グローバル変数およびキュー インスタンス変数
変数はすべて、グローバルまたはキュー インスタンスのいずれかとして宣言する必要があります。
グローバル変数
グローバル変数はどのキューからもアクセスでき、タイトル全体を通じて永続的に使用できます。
これらの値は、IXACT3Engine::SetGlobalVariable 関数および IXACT3Engine::GetGlobalVariable 関数を使用して、設定または読み取ることができます。
キュー インスタンス変数
キュー インスタンス変数は、その変数が作成されたキューの範囲内での使用に限定され、キュー インスタンスが起動している間のみ使用できます。キュー インスタンス変数は、単一のキュー (および関連するサウンド) から複数のインスタンスを生成する必要がある場合に便利です (たとえば、"car" キューを使用して同時に複数の車を使用する場合など)。グローバル変数では複数のオーディオ要素を同時に制御しますが、キュー インスタンス変数では各キュー インスタンスに制御権があります。同じキューのコピーであっても、各キューに制御権が与えられます。
これらの値は、IXACT3Cue::GetVariableIndex メソッドおよび IXACT3Cue::GetVariable メソッドを使用して、インスタンスごとに設定または読み取ることができます。
暗黙的および明示的な変数
すべての XACT プロジェクトに自動的に含まれる変数は、暗黙的な変数と呼ばれます。ユーザーが作成する変数は、明示的な変数と呼ばれます。暗黙的な変数も明示的な変数も、グローバルまたはキュー インスタンスとして宣言できます。ただし、オーディオ デザイナーは、明示的な変数の設定のみ変更できます。
暗黙的な変数
暗黙的な変数は XACT エンジン内固有のもので、サウンド デザイナーが使用できます。
変数名 | 型 | 説明 |
---|---|---|
NumCueInstances | キュー インスタンス | 現在再生しているキュー インスタンスの数を表します。 |
AttackTime | キュー インスタンス | 再生が開始されてから経過した時間をカウントします。このカウンターは 0 からカウントを始め、キューが停止するまでインクリメントし続けます。 |
ReleaseTime | キュー インスタンス | 再生を停止する非即時要求からの経過時間をカウントします。停止要求は、プログラマーの制御または Stop イベントによって発生します。このカウンターは 0 からカウントを始め、キューが再度トリガーされるまでインクリメントし続けます。 |
Distance | キュー インスタンス | 音源からリスナーまでの現在の距離を表します。キュー インスタンスに距離が関連付けられていない場合は、Distance の値が 0 になります。XACT3DApply によって設定されます。 |
OrientationAngle | キュー インスタンス | キュー インスタンスのリスナーに対する向きを表します。-180 度~ 180 度で指定します。
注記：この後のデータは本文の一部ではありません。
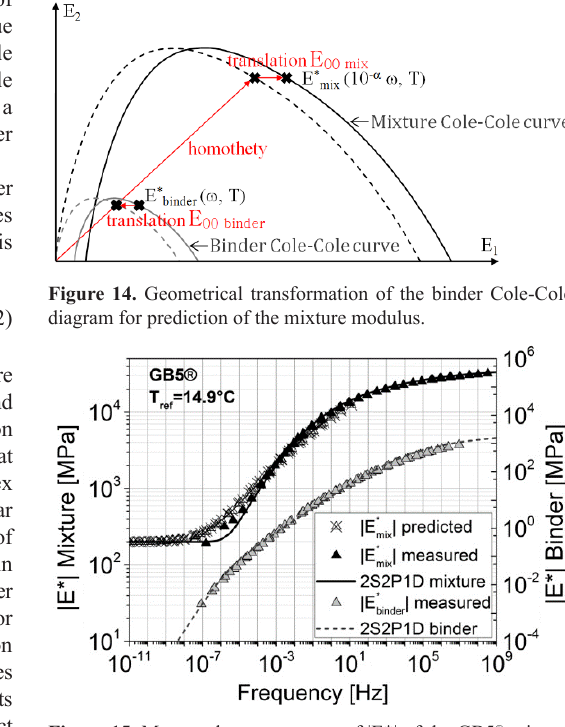
Figure 15. Measured master curves of |E*| of the GB5  mixture and its binder and predicted-from-binder |E*| master curve of the GB5 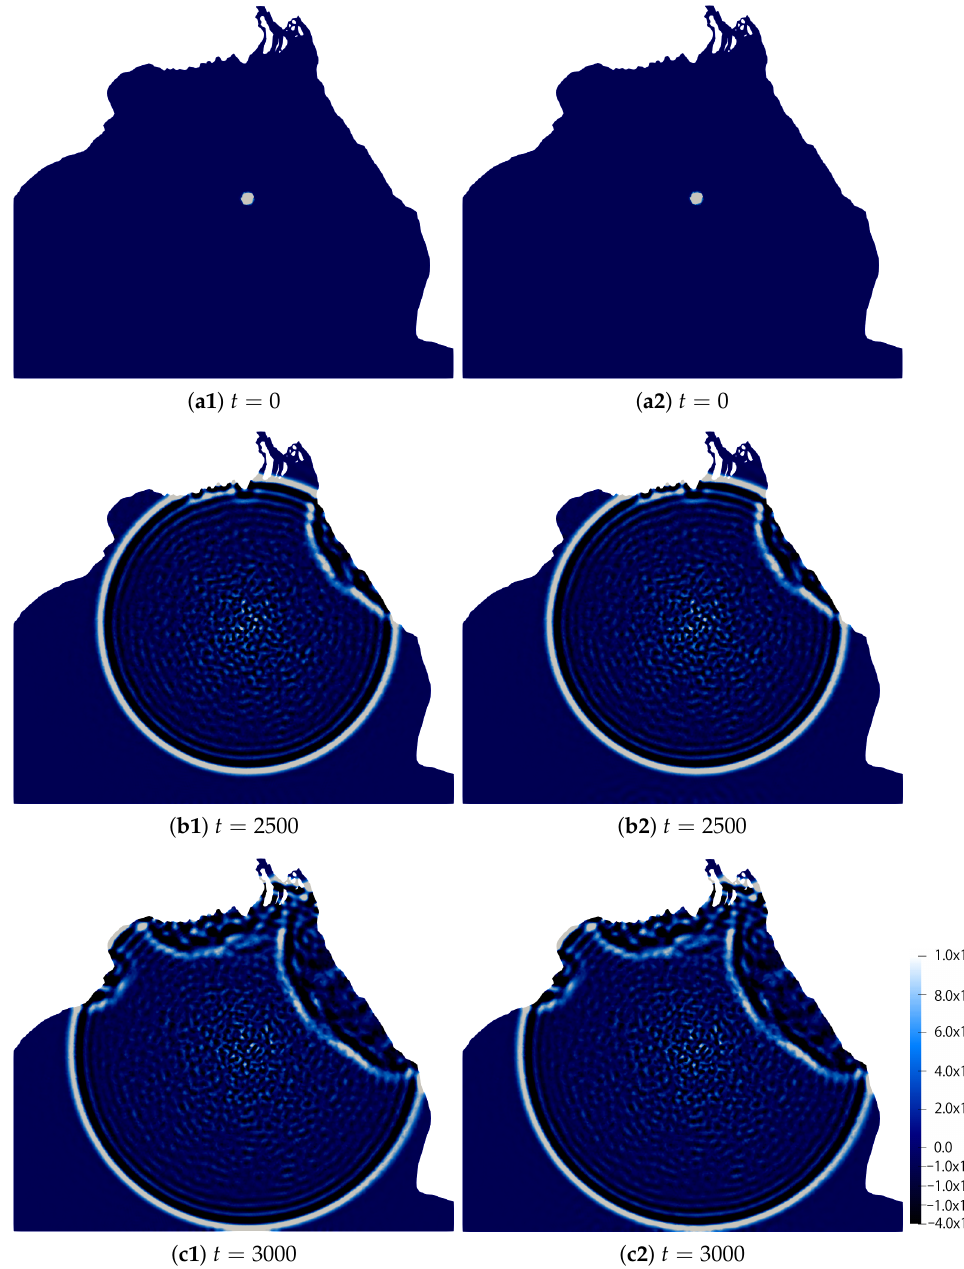
Figure 9. Contour plot of η n by LG2 with Γ = Γ D ( left ) and Γ = Γ D ∪ Γ T ( right ) on the Bay of Bengal h for t = 0,2500 and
XACT3DApply によって設定されます。 |
DopplerPitchScalar | キュー インスタンス | キュー インスタンスとリスナーの間でドップラー偏移によって作成されるキュー インスタンスでのピッチ修正の量を表します。0 ~ 4 の間の数字で指定します。XACT3DApply によって指定されます。 |
SpeedOfSound | グローバル | サウンドの速度を表す定数は、ドップラー偏移の計算に使用されます。0 ~ 1,000,000 の間の数で指定します。ドップラー偏移の計算の際に XACT3DCalculate によって使用されます。 |
AttackTime および ReleaseTime の詳細については、XACT 時間変数 を参照してください。
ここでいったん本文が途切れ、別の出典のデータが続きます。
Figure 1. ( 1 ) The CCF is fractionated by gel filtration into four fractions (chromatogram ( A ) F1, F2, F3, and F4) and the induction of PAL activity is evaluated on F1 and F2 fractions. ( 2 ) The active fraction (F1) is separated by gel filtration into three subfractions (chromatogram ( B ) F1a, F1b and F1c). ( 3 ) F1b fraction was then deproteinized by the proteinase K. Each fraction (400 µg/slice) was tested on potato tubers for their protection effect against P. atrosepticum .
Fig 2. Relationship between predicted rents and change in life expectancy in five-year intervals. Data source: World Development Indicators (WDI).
Distance、OrientationAngle、DopplerPitchScalar、および SpeedOfSound の詳細については、「方法 : XACT での X3DAudio の統合」を参照してください。
明示的な変数
明示的な変数とは、サウンド デザイナーが作成する変数です。たとえば、デザイナーは、車の速度に応じてエンジン音のボリュームを制御する変数 EngineRPM を定義できます。
変数の作成
新しい暗黙的な変数を作成することはできませんが、新しい明示的な変数は作成できます。
新しい明示的な変数を作成するには
XACT プロジェクト ツリーで [変数](Variables) を右クリックします。
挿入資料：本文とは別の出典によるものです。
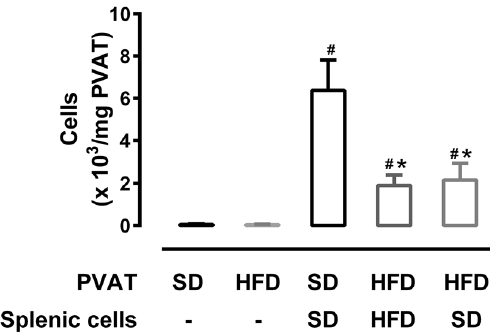
Figure 4. Splenic cell chemotaxis mediated by mesenteric PVAT (mPVAT) was reduced in mice fed a high- fat diet (HFD). Migration of splenic cells from SHAM mice fed with standard diet (SD) or HFD towards their respective mPVAT. Another set of experiments was performed with PVAT from mice fed with HFD using spleen cells from mice fed with SD. Control conditions involved placing only PVAT in the lower compartment. Results from two different experiments (n = 6 to 9 per group). Data were expressed as mean ± SEM. ANOVA: * P < 0.05, versus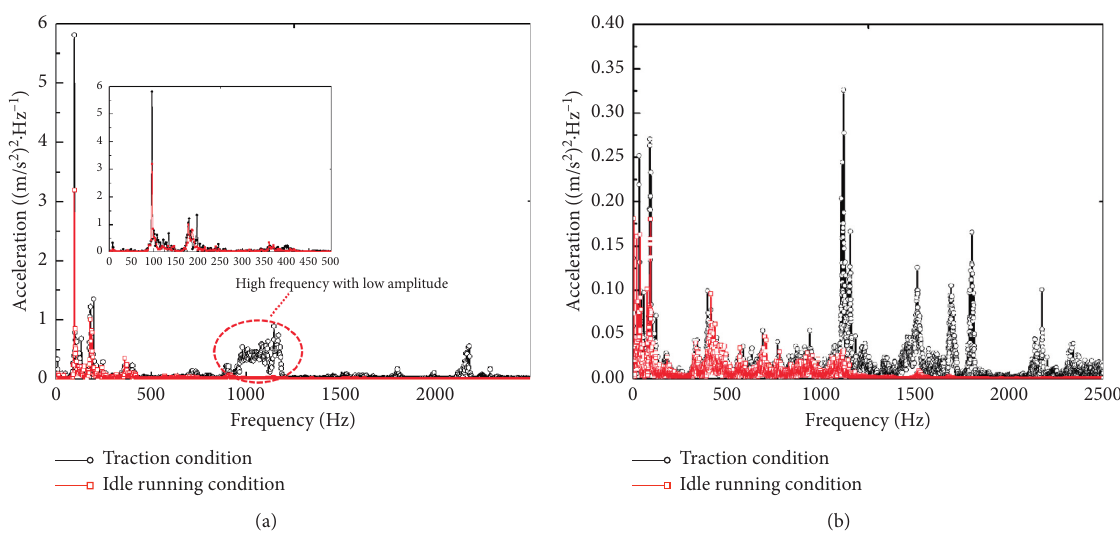
Figure 7: (a) Acceleration PSD of the motor (vertical). (b) Acceleration PSD of the motor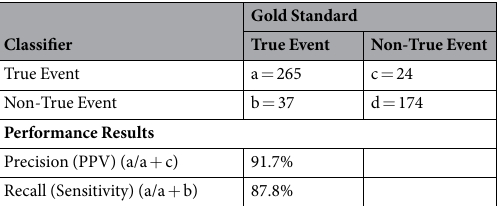
Table 1. Classifier Performance Results for Suicide Ideation (n = 500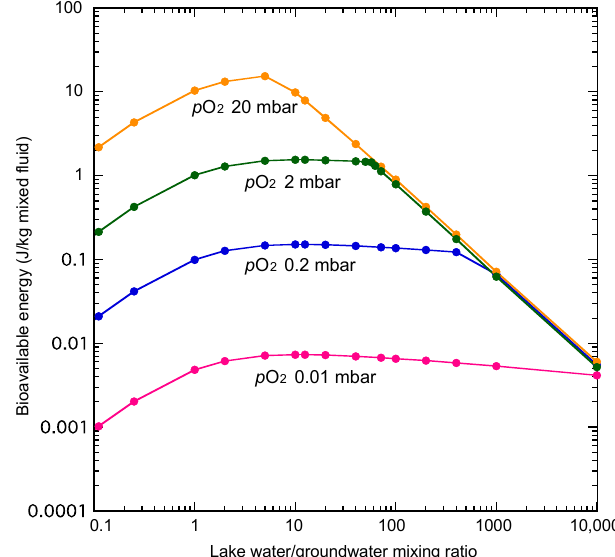
Figure A4. Bioavailable energy (J/kg mixed fluid) from aerobic Fe 2+ -oxidizing magnetite formation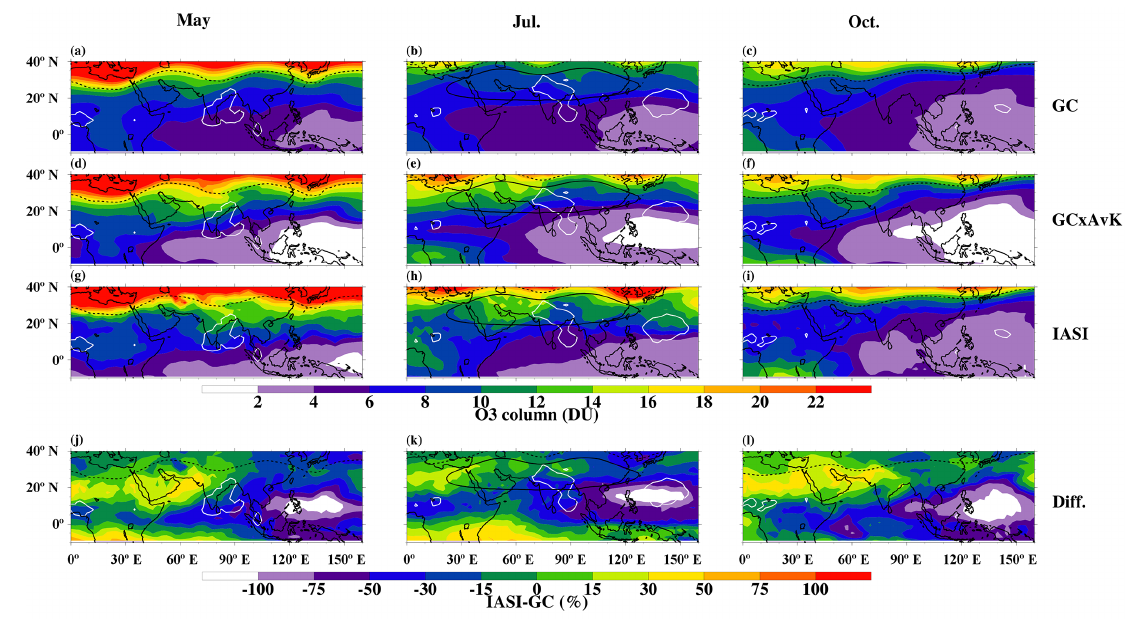
Figure 5. Same as Fig. 1 for O 3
[グローバル変数の新規作成](New Global Variable または [キュー インスタンス変数の新規作成](New Cue Instance Variable) オプションをオンにします。
図形 1. 新しい明示的な変数の作成
新しいグローバル変数には、デフォルトで "Grobal" という名前が付いています。新しいキュー インスタンス変数には、既定で "Cue Instance" という名前が付いています。
新しい変数を選択します。
F2 キーを押し、変数のわかりやすい名前を入力するか、必要に応じて、オーサリング ツールのプロパティ フレームで変数の [名前](Name) プロパティを変更します。
変数のプロパティ (設定)
プロジェクト ツリーで新しい変数を作成したり、既存の変数を選択すると、プロパティ グリッドに変数のプロパティが表示されます。ただし、新しい変数の名前をダブルクリックした場合に表示される [変数の設定](Variable Settings) ダイアログ ボックスでも同じ値を設定できます。
図形 2. [変数の設定](Variable Settings) ダイアログ ボックス
[変数の設定](Variable Settings) ダイアログ ボックスでは、次の設定を変更できます。
Name
変数の名前プロパティ。このプロパティは、この設定ダイアログ ボックス内で変更できます。Scope
変数がグローバル変数かキュー インスタンス変数かを指定します。Control
Local
ローカル変数は XACT GUI を使用して設定でき、GUI ユーザーは変数の値を見ることができます。変数作成時のデフォルト設定です。Monitored
モニター (外部) 変数は XACT GUI では設定できません。この変数はゲームが制御します。GUI ユーザーはモニター変数の値を更新でき、見ることもできます。Non-monitored
非モニター (外部) 変数は、XACT GUI では設定できません。この変数はゲームが制御します。GUI ユーザーは非モニター変数の値を更新できず、見ることもできません。これは XACT GUI がAudio Console 以外のアプリケーションに接続されている場合のデフォルト値です。非モニターのグローバル変数を使用すると、ネットワーク トラフィックが最小限に抑えられ、パフォーマンスが向上します。
Initial Value
変数の初期値。Value
変数に現在格納されている値。Min
変数の設定可能範囲の最小値。Min には、浮動小数点値を自由に入力できます。デフォルトは 0 です。Max
変数の設定可能範囲の最大値。Max には、浮動小数点値を自由に入力できます。デフォルトは 100 です。Visibility
- Public
パブリック変数は IXACT3Cue::SetVariable メソッドを使用してアクセスできます。 - Private
プライベート変数は XACT コンテンツからのみアクセスでき、ゲーム プログラマは見ることができません。
- Public
変数の削除
変数を削除するには、プロジェクト ツリーで変数を右クリックし、[削除](Delete) をクリックします。または、変数を選択して Delete キーを押すか、[変数の設定](Variable Settings) ダイアログ ボックスの [変数を削除](Delete Variable) をクリックしても削除できます。
使用中の変数を削除することはできません。たとえば、ランタイム パラメーター制御に割り当てられている場合などです。